Texto proporcionado:
▬▬▬▬▬▬▬▬▬▬

El hombre espiritual es el cristiano que lleva al Espíritu Santo en su alma en
gracia, y tiene la mente y el pensamiento puestos en Cristo. Su vida limpia,
sobria y mortificada es la mejor preparación para ser digna morada del
Espíritu, que habitará en él con todos sus dones.
Cuando
el Espíritu Santo encuentra un alma bien dispuesta, se va adueñando de ella, y
la lleva por caminos de oración cada vez más profunda, hasta que «las palabras
resultan pobres... y se deja paso a la intimidad divina, en un mirar a Dios sin
descanso y sin cansancio. Vivimos entonces como cautivos, como prisioneros.
Mientras realizamos con la mayor perfección posible, dentro de nuestras
equivocaciones y limitaciones, las tareas propias de nuestra condición y de
nuestro oficio, el alma ansía escaparse. Se va hacia Dios, como el hierro
atraído por la fuerza del imán. Se comienza a amar a Jesús, de forma más
eficaz, con un dulce sobresalto»13.

▬▬▬▬▬▬▬▬▬▬

Datos proporcionados:
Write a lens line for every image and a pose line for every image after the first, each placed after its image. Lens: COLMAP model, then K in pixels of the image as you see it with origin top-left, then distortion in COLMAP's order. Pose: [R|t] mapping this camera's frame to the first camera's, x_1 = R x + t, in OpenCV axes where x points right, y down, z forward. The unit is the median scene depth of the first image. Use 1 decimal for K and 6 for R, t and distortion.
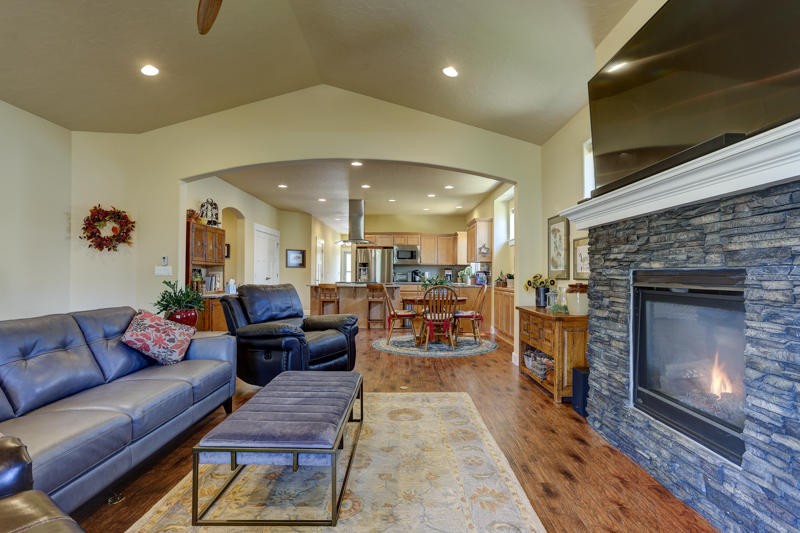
lens RADIAL K [[394.2, 0, 400.0], [0, 394.2, 266.5], [0, 0, 1]] dist [0.000647, 0.000072]
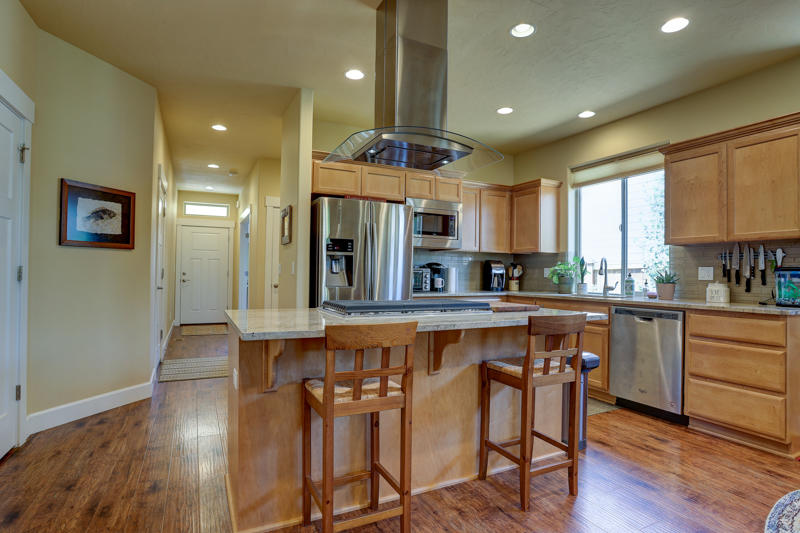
lens RADIAL K [[420.5, 0, 400.0], [0, 420.5, 266.5], [0, 0, 1]] dist [-0.000722, -0.000084]
pose [[0.894612, 0.012034, 0.446681, -0.205017], [-0.014259, 0.999897, 0.001621, 0.013066], [-0.446615, -0.007819, 0.894692, 0.633007]]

▬▬▬▬▬▬▬▬▬▬

Tarea propuesta: Prosigue el texto sobre el hombre espiritual a partir de su última oración. Los datos no guardan relación alguna con el texto.

Resultado del ejercicio:
San
Josemaría Escrivá describía el sendero de las almas, en las ocupaciones más
normales de la vida y cualquiera que fuera su cultura, profesión, estado,
etcétera, hasta llegar a la oración contemplativa. Para muchos, el camino parte
de la consideración frecuente de la Humanidad Santísima del Señor, a quien se
llega a través de la Virgen –pasando necesariamente por la Cruz–, y acaba en la
Trinidad Santísima. «El corazón necesita, entonces, distinguir y adorar a cada
una de las Personas divinas. De algún modo, es un descubrimiento, el que
realiza el alma en la vida sobrenatural, como los de una criaturica que va
abriendo los ojos a la existencia. Y se entretiene amorosamente con el Padre y
con el Hijo y con el Espíritu Santo, y se somete fácilmente a la actividad del
Paráclito vivificador, que se nos entrega sin merecerlo: ¡los dones y las
virtudes sobrenaturales!»14.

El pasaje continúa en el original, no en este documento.